- Required action -
Please restate every record below word for word and skip the pictures.

--- Provided entries Enclosed Below ---

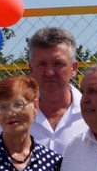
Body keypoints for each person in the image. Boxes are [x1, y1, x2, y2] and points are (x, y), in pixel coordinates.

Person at [24, 27, 87, 155]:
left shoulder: (93, 114)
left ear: (74, 68)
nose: (49, 72)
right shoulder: (15, 116)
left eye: (58, 63)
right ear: (31, 69)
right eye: (42, 64)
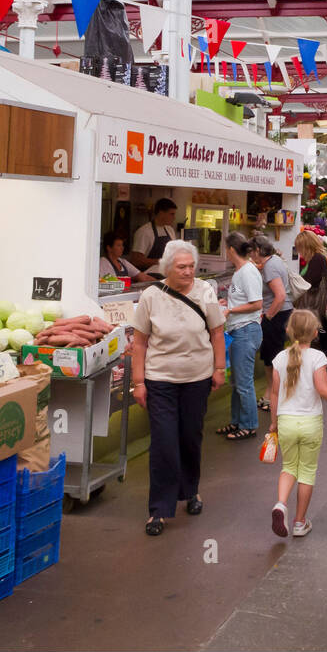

--- End of Enclosed Provided entries ---

- Task result -
Body keypoints for each person in the image. Boxes are [x1, y1, x2, y2] and points are (x, y), in pixel coordinates.

Person at [24, 27, 87, 155]:
left shoulder: (93, 114)
left ear: (74, 68)
nose: (49, 72)
right shoulder: (15, 116)
left eye: (58, 63)
right ear: (31, 69)
right eye: (42, 64)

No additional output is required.